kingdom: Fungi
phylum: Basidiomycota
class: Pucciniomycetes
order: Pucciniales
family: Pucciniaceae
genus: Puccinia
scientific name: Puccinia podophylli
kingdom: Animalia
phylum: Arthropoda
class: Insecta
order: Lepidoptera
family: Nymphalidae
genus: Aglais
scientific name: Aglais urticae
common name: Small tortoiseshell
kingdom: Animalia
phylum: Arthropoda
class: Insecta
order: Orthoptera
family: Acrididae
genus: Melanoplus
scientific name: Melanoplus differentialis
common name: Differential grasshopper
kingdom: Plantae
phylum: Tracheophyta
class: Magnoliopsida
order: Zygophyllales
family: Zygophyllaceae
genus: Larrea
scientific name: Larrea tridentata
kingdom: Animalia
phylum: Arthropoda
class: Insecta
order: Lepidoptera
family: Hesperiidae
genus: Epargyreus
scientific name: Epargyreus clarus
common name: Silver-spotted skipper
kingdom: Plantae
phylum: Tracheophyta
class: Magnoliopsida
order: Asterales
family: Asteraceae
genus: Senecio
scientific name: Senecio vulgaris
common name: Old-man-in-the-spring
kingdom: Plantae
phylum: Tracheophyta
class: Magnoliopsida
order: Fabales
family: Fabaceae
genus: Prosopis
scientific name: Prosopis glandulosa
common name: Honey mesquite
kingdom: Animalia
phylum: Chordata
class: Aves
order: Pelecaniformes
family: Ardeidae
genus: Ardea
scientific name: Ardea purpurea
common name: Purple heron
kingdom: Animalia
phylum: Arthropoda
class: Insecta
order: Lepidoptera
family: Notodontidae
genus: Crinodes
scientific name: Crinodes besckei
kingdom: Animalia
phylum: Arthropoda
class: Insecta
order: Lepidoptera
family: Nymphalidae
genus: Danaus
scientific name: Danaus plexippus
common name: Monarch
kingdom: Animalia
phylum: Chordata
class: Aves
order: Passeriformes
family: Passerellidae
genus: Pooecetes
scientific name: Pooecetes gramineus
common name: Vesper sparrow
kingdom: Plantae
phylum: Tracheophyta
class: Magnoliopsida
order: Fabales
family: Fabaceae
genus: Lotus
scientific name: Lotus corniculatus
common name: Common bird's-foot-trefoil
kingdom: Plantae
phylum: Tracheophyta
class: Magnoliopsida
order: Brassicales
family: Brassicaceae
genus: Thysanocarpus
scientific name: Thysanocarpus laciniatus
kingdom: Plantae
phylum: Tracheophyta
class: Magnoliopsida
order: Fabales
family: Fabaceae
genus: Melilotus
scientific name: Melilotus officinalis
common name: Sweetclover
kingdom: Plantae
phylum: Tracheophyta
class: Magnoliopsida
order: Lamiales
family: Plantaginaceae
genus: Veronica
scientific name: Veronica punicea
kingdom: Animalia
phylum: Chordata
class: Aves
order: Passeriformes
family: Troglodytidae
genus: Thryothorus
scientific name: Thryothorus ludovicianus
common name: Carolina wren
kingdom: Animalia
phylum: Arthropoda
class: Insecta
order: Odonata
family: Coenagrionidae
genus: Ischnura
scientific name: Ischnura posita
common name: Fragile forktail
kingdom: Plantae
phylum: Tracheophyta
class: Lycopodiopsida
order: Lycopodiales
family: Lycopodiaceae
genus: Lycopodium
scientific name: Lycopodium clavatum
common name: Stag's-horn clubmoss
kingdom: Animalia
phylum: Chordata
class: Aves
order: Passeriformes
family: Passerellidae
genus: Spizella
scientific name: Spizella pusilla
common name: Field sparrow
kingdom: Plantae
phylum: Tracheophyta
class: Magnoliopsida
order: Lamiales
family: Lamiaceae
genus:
-------
# What you are asked to do:
Extract every one of the lines above and reproduce each word for word, keeping their order.

# Exercise result:
kingdom: Fungi
phylum: Basidiomycota
class: Pucciniomycetes
order: Pucciniales
family: Pucciniaceae
genus: Puccinia
scientific name: Puccinia podophylli
kingdom: Animalia
phylum: Arthropoda
class: Insecta
order: Lepidoptera
family: Nymphalidae
genus: Aglais
scientific name: Aglais urticae
common name: Small tortoiseshell
kingdom: Animalia
phylum: Arthropoda
class: Insecta
order: Orthoptera
family: Acrididae
genus: Melanoplus
scientific name: Melanoplus differentialis
common name: Differential grasshopper
kingdom: Plantae
phylum: Tracheophyta
class: Magnoliopsida
order: Zygophyllales
family: Zygophyllaceae
genus: Larrea
scientific name: Larrea tridentata
kingdom: Animalia
phylum: Arthropoda
class: Insecta
order: Lepidoptera
family: Hesperiidae
genus: Epargyreus
scientific name: Epargyreus clarus
common name: Silver-spotted skipper
kingdom: Plantae
phylum: Tracheophyta
class: Magnoliopsida
order: Asterales
family: Asteraceae
genus: Senecio
scientific name: Senecio vulgaris
common name: Old-man-in-the-spring
kingdom: Plantae
phylum: Tracheophyta
class: Magnoliopsida
order: Fabales
family: Fabaceae
genus: Prosopis
scientific name: Prosopis glandulosa
common name: Honey mesquite
kingdom: Animalia
phylum: Chordata
class: Aves
order: Pelecaniformes
family: Ardeidae
genus: Ardea
scientific name: Ardea purpurea
common name: Purple heron
kingdom: Animalia
phylum: Arthropoda
class: Insecta
order: Lepidoptera
family: Notodontidae
genus: Crinodes
scientific name: Crinodes besckei
kingdom: Animalia
phylum: Arthropoda
class: Insecta
order: Lepidoptera
family: Nymphalidae
genus: Danaus
scientific name: Danaus plexippus
common name: Monarch
kingdom: Animalia
phylum: Chordata
class: Aves
order: Passeriformes
family: Passerellidae
genus: Pooecetes
scientific name: Pooecetes gramineus
common name: Vesper sparrow
kingdom: Plantae
phylum: Tracheophyta
class: Magnoliopsida
order: Fabales
family: Fabaceae
genus: Lotus
scientific name: Lotus corniculatus
common name: Common bird's-foot-trefoil
kingdom: Plantae
phylum: Tracheophyta
class: Magnoliopsida
order: Brassicales
family: Brassicaceae
genus: Thysanocarpus
scientific name: Thysanocarpus laciniatus
kingdom: Plantae
phylum: Tracheophyta
class: Magnoliopsida
order: Fabales
family: Fabaceae
genus: Melilotus
scientific name: Melilotus officinalis
common name: Sweetclover
kingdom: Plantae
phylum: Tracheophyta
class: Magnoliopsida
order: Lamiales
family: Plantaginaceae
genus: Veronica
scientific name: Veronica punicea
kingdom: Animalia
phylum: Chordata
class: Aves
order: Passeriformes
family: Troglodytidae
genus: Thryothorus
scientific name: Thryothorus ludovicianus
common name: Carolina wren
kingdom: Animalia
phylum: Arthropoda
class: Insecta
order: Odonata
family: Coenagrionidae
genus: Ischnura
scientific name: Ischnura posita
common name: Fragile forktail
kingdom: Plantae
phylum: Tracheophyta
class: Lycopodiopsida
order: Lycopodiales
family: Lycopodiaceae
genus: Lycopodium
scientific name: Lycopodium clavatum
common name: Stag's-horn clubmoss
kingdom: Animalia
phylum: Chordata
class: Aves
order: Passeriformes
family: Passerellidae
genus: Spizella
scientific name: Spizella pusilla
common name: Field sparrow
kingdom: Plantae
phylum: Tracheophyta
class: Magnoliopsida
order: Lamiales
family: Lamiaceae
genus:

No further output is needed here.